Clearly one compelling reason for the exit is that Kaufelt and his wife, Nina Planck, have three young kids at home: 10-year-old Julian and seven-year-old twins Jacob and Rose. Planck, a celebrated journalist and author of The Real Food cookbook, originally came to New York to be the executive director of the New York City green markets. Some of her recipes are used for Murrays’ prepared foods.
The couple now divides their time between a recently restored townhouse in Greenwich Village and their 18th century farmhouse in Stockton, NJ. Kaufelt laughs when he says he never expected to be having mature conversations with their wise-beyond-their-years kids, recounting a recent one about the taste properties of a certain cheese.

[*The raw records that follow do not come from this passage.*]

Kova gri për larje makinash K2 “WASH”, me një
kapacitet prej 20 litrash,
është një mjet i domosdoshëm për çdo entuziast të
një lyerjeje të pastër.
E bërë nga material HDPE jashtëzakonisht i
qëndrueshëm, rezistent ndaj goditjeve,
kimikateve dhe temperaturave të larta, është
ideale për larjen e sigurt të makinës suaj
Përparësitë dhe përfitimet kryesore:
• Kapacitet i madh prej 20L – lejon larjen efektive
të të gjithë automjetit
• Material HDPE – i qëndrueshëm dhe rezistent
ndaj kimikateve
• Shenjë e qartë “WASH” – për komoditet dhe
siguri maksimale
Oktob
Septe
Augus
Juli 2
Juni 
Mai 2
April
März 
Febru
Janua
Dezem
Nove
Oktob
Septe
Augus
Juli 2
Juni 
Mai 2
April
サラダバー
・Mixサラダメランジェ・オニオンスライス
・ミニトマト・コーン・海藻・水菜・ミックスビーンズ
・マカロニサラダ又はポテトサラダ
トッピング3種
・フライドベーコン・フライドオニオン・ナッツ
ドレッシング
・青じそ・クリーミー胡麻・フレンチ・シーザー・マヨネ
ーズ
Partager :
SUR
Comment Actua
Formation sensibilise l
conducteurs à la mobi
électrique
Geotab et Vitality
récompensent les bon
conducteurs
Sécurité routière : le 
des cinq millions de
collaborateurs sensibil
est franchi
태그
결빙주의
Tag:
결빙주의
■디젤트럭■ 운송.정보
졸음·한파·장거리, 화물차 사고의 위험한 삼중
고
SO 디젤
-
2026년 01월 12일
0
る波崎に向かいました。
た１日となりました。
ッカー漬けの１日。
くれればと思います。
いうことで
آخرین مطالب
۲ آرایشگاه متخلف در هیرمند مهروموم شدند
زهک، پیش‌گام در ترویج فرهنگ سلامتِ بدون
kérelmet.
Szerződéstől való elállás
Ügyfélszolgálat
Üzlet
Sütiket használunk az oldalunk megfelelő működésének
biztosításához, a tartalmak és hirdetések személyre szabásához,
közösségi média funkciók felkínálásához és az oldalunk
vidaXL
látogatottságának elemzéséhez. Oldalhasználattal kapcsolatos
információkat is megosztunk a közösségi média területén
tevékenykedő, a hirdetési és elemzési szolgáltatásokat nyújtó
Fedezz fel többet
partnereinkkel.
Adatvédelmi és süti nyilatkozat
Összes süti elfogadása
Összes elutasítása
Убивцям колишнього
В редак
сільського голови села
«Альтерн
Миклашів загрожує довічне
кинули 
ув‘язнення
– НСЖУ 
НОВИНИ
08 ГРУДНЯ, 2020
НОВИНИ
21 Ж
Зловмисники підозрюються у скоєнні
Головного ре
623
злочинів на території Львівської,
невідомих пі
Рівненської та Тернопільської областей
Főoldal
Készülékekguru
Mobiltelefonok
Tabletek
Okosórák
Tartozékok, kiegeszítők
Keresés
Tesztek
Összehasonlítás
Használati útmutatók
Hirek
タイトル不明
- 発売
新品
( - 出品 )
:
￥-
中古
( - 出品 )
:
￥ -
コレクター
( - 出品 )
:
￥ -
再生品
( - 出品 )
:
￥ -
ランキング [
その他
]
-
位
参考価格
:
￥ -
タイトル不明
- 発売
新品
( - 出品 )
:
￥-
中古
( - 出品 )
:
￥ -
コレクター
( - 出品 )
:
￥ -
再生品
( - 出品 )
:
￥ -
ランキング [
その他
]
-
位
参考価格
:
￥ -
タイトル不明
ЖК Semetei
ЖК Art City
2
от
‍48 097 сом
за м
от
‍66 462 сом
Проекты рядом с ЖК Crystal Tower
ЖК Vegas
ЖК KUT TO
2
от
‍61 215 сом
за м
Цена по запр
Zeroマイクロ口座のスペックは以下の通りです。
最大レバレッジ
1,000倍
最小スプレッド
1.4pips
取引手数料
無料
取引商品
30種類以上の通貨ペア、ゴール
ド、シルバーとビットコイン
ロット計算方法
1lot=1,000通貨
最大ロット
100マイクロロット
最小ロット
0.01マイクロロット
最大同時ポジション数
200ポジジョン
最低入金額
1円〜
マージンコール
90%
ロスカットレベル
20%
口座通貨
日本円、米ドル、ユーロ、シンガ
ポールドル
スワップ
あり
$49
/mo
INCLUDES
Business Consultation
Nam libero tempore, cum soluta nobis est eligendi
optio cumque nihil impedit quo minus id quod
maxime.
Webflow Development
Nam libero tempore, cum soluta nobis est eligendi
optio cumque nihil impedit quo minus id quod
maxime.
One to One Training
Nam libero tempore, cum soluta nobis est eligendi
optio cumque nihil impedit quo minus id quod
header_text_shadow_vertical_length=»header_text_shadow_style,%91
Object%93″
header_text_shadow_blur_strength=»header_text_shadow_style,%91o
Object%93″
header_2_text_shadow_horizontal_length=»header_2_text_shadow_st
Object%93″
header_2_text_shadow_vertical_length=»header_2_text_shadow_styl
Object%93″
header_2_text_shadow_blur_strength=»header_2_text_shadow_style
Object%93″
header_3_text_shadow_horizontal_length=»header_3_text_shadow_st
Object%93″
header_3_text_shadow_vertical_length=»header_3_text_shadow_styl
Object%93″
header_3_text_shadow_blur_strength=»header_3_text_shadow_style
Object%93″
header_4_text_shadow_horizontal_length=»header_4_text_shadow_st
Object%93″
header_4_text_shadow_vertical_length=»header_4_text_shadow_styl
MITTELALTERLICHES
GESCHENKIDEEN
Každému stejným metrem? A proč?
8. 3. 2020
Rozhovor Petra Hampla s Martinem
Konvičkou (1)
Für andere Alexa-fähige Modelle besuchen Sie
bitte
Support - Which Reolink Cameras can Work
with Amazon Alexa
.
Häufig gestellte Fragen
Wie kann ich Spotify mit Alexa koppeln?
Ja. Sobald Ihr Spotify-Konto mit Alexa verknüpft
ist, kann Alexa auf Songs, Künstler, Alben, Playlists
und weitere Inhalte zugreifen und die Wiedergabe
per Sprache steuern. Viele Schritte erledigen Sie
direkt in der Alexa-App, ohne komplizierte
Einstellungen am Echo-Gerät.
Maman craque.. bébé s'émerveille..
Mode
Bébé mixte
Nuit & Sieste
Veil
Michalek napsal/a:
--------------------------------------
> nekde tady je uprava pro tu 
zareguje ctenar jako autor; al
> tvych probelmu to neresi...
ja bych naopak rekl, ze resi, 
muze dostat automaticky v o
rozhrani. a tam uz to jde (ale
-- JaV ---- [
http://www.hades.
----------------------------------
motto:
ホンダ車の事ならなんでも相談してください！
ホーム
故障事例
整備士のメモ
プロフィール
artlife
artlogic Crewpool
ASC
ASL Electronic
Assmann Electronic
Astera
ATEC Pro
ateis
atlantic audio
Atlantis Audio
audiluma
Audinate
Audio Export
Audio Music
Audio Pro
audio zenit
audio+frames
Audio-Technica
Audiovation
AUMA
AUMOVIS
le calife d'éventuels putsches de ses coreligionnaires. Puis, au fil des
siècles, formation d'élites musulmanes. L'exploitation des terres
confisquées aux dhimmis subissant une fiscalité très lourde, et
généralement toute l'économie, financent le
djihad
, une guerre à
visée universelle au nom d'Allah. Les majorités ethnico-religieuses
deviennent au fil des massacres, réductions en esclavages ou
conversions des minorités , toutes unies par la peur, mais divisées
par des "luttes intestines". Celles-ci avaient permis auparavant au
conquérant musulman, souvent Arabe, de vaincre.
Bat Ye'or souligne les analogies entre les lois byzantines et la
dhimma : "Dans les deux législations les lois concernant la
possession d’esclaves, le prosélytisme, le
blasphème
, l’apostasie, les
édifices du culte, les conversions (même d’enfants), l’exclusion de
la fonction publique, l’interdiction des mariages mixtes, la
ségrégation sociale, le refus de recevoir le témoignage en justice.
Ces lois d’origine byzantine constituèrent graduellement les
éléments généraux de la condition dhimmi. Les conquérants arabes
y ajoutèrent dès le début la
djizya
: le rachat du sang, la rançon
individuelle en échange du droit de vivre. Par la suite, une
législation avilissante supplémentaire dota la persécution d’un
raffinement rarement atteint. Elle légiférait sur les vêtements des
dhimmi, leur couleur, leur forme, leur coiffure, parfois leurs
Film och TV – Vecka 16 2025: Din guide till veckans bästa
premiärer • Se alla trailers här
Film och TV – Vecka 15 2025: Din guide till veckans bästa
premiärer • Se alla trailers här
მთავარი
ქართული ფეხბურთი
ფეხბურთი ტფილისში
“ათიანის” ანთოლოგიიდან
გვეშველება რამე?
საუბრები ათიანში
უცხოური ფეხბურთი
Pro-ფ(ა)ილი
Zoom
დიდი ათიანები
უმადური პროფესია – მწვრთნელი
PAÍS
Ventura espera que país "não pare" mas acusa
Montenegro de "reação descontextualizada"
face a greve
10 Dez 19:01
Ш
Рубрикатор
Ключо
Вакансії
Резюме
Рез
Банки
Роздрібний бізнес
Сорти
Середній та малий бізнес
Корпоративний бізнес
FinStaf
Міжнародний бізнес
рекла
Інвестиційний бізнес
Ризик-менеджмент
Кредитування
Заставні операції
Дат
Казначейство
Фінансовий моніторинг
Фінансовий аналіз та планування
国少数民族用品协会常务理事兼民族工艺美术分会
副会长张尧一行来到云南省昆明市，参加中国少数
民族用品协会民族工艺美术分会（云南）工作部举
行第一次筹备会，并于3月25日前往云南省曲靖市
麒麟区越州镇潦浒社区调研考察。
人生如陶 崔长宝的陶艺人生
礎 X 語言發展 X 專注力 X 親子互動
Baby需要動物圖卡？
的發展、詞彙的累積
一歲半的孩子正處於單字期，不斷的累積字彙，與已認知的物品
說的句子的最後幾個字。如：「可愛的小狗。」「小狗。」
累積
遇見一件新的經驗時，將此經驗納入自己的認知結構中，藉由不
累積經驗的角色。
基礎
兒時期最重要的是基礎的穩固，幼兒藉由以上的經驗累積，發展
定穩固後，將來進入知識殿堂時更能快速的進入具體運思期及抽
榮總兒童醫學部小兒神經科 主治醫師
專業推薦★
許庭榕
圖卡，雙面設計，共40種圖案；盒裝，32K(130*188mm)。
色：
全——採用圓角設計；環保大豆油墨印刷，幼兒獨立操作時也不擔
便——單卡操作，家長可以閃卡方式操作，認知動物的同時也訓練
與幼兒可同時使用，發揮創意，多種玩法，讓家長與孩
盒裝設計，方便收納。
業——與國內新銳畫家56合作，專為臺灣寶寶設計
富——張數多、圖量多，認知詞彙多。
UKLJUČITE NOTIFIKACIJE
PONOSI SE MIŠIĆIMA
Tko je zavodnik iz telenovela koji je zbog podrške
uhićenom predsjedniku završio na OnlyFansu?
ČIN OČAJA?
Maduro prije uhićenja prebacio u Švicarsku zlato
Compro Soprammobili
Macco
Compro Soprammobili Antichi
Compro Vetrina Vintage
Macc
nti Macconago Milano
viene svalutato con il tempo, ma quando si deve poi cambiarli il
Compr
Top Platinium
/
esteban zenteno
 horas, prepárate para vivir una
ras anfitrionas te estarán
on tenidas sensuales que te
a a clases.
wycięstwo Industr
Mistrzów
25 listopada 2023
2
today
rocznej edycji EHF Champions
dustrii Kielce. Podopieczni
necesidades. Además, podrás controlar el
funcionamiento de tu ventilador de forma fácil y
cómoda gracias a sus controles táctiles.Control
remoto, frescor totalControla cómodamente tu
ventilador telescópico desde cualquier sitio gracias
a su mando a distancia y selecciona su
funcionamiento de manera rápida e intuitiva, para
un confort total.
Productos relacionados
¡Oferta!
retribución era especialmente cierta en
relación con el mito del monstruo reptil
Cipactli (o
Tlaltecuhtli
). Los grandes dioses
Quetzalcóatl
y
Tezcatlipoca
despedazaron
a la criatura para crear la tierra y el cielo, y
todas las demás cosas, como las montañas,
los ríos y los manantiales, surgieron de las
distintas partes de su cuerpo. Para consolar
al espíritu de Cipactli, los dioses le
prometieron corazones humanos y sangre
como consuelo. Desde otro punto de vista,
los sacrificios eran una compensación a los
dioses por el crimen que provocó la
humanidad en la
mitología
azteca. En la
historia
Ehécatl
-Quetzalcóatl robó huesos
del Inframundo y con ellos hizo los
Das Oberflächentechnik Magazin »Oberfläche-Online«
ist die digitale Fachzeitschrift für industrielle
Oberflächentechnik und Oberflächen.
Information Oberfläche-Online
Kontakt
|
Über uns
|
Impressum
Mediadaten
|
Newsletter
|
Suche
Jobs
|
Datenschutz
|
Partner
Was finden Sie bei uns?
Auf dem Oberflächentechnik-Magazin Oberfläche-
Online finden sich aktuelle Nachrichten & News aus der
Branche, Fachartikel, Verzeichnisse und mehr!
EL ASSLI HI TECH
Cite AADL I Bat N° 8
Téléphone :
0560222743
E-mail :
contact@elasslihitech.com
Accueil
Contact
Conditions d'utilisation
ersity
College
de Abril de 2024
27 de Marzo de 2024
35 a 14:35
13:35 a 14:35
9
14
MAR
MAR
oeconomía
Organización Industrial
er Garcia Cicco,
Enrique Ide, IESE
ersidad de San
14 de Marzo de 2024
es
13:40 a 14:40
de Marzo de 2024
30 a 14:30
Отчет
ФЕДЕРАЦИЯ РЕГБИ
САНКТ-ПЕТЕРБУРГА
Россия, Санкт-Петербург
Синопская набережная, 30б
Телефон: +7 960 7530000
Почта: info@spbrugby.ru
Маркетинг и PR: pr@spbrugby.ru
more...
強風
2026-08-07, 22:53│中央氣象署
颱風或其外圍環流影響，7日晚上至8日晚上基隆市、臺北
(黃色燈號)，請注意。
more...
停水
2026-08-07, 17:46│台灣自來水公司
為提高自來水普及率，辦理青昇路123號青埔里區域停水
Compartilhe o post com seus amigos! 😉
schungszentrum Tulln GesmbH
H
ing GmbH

He says he enjoys cheese at any time of the day. Standards in the refrigerator typically include raw milk Cheddar, Parmigiano Reggiano, a blue and a goat cheese. For parties, there’s usually a triple crème. These days, he adds, it’s more often sliced cheeses for his kids’ sandwiches and, of course, Mozzarella.
As for his favorite, Kaufelt reveals that “as a kid, cream cheese was my favorite…and it still is. Nina recently made banana bread and spread it with Ben’s Cream Cheese.” The tangy, dense, all-natural product is made without stabilizers and gums and is sold at Murray’s. It harkens back to earlier days on East Houston Street when immigrant peddlers sold bagels, pickles and knishes in the neighborhood. “Now that’s a high-level food experience,” says Kaufelt.
Of the people who played important roles in his career, Rob mentions two — Gerd Stern, the first president of the American Cheese Society in the ‘80s, and Kroger’s Don Becker, who became a close colleague. Stanley Kaufelt once asked his son rather scornfully if he could make a living at “just selling cheese,” referring to his plans to buy Murray’s. Recently, he said he was very proud of him.
In a Crain’s New York Business article, writer Richard Morgan wrote that Kaufelt transformed Murray’s into “America’s Apple Store of Fromage.” Now it seems the seeds of Murray’s orchard will blossom across the country.